» WORK TO BE COMPLETED: Each line below with the word "metal" needs to be copied.

» EXTRACTED RECORDS:
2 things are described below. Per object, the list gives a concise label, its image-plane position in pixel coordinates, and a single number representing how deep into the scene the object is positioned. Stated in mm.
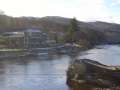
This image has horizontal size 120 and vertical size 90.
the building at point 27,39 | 79919
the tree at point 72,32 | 102188
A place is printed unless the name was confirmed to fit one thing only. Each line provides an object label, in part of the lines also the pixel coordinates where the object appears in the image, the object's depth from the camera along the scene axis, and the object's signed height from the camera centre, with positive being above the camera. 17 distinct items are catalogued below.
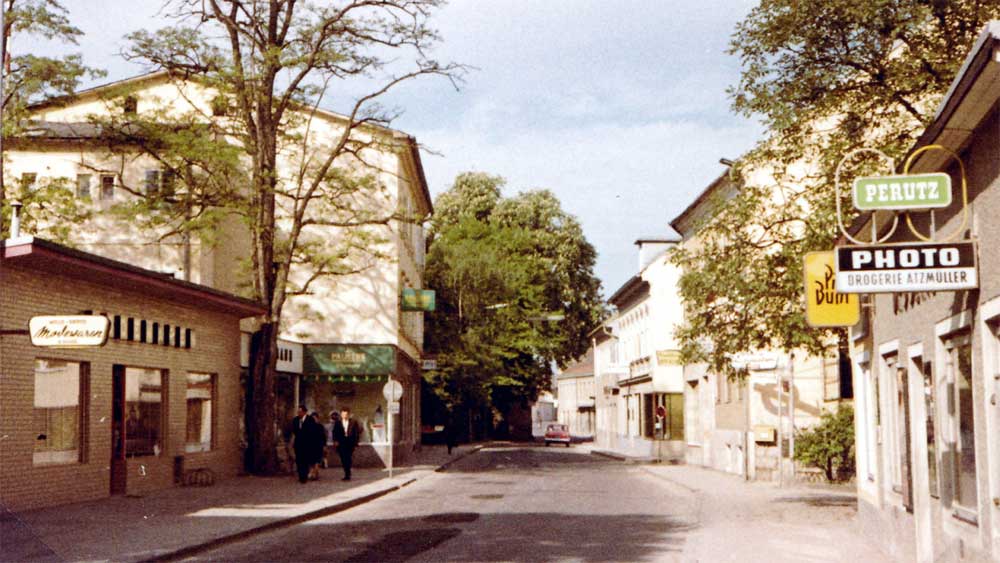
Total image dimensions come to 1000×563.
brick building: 17.62 +0.57
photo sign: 8.87 +1.02
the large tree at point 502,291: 59.34 +6.22
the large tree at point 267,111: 28.06 +7.51
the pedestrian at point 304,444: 26.28 -0.75
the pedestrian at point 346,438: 27.42 -0.65
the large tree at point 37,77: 29.25 +8.52
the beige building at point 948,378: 8.60 +0.23
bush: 26.34 -0.91
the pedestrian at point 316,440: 26.42 -0.66
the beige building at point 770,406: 28.66 -0.02
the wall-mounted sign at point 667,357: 37.62 +1.57
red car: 74.00 -1.71
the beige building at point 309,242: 31.69 +4.86
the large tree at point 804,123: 16.22 +4.24
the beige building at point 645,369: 45.66 +1.61
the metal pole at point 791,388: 25.22 +0.36
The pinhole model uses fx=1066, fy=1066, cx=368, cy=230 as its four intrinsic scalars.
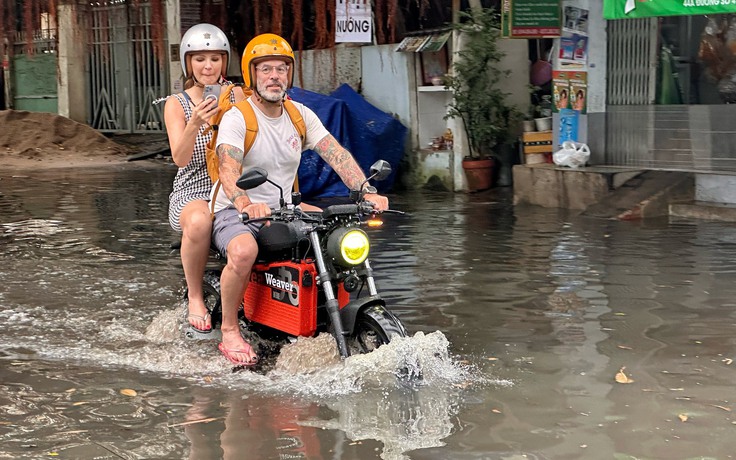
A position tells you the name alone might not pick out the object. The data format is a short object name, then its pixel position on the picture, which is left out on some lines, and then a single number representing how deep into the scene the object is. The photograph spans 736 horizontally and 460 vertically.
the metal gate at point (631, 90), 12.39
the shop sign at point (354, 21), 15.30
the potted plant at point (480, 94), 13.52
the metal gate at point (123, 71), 21.11
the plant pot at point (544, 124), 13.27
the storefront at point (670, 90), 11.69
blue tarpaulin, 13.97
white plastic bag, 12.45
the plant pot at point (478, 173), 13.88
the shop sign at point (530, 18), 12.41
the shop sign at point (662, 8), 10.48
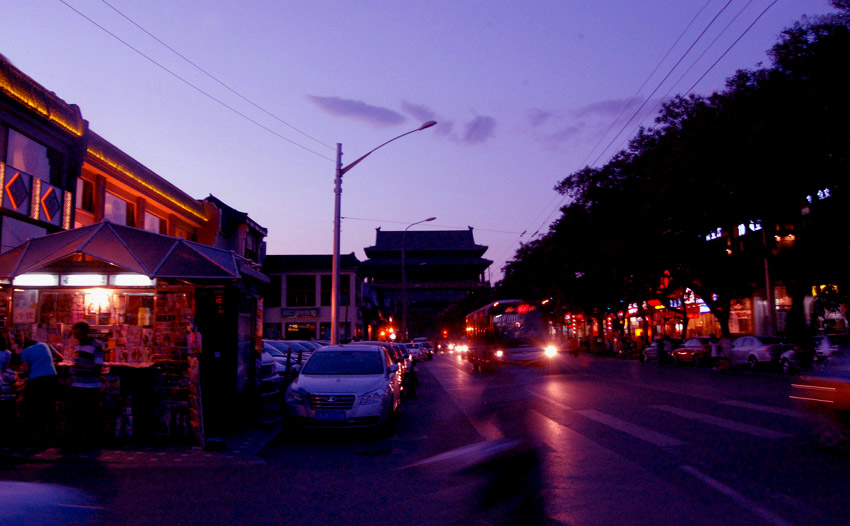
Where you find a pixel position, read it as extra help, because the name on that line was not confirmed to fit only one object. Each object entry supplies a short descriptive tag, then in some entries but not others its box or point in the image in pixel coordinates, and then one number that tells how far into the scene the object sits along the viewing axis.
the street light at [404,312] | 50.81
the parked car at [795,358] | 25.89
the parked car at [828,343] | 21.45
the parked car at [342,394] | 11.01
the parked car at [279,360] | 14.71
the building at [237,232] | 34.45
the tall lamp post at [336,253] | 21.05
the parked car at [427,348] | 53.16
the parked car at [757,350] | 28.88
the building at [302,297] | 57.75
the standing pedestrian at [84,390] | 9.82
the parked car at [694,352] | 36.19
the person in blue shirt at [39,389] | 9.67
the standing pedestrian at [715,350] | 33.81
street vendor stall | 10.66
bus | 29.66
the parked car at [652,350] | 42.84
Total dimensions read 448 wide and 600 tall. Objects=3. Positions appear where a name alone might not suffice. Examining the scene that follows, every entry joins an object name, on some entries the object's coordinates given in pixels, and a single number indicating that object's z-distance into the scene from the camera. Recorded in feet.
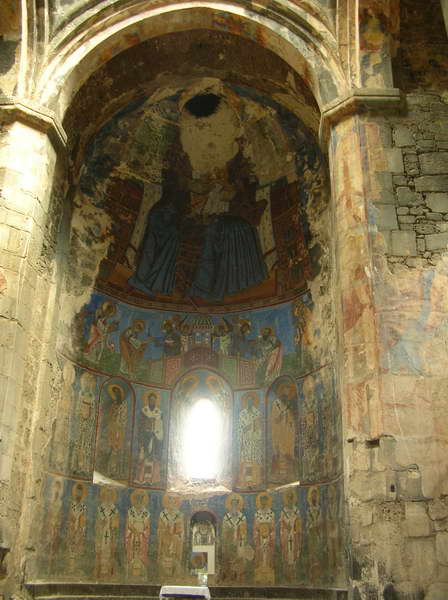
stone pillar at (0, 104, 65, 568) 23.00
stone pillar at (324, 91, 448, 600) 18.67
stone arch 27.37
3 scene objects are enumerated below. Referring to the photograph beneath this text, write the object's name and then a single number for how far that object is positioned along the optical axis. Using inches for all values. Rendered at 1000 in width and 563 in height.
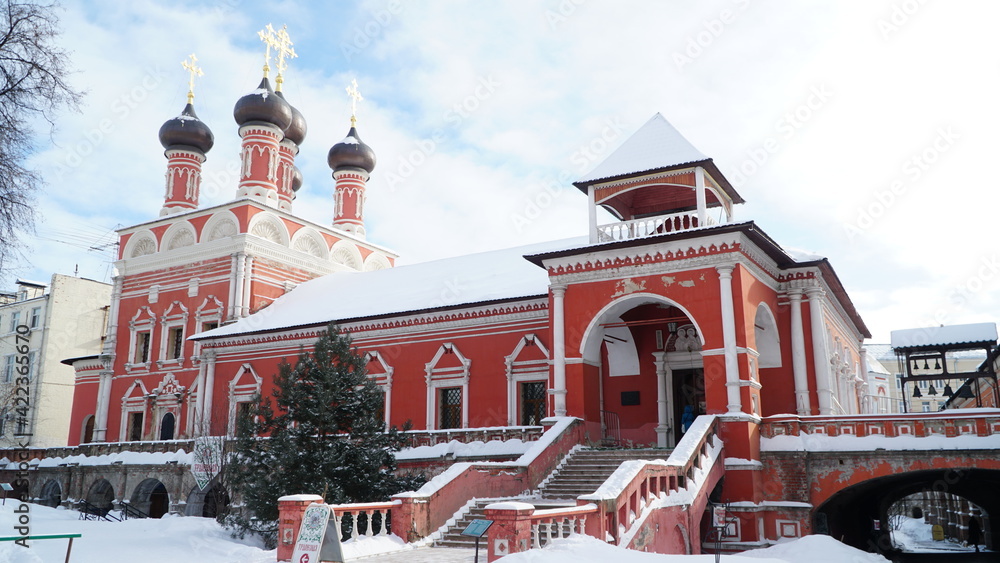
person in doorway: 714.2
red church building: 666.8
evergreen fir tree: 589.3
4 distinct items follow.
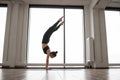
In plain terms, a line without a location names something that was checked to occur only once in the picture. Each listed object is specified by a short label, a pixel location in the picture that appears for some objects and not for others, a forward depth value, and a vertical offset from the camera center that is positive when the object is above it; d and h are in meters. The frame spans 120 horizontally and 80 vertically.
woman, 5.07 +0.22
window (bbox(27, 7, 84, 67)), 6.50 +0.66
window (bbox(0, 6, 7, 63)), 6.49 +1.20
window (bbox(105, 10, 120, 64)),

» EXPECTED ANSWER:
the metal pole at point 791,388: 25.22 +0.36
the metal gate at point (631, 90), 12.39
the metal gate at point (123, 71), 21.11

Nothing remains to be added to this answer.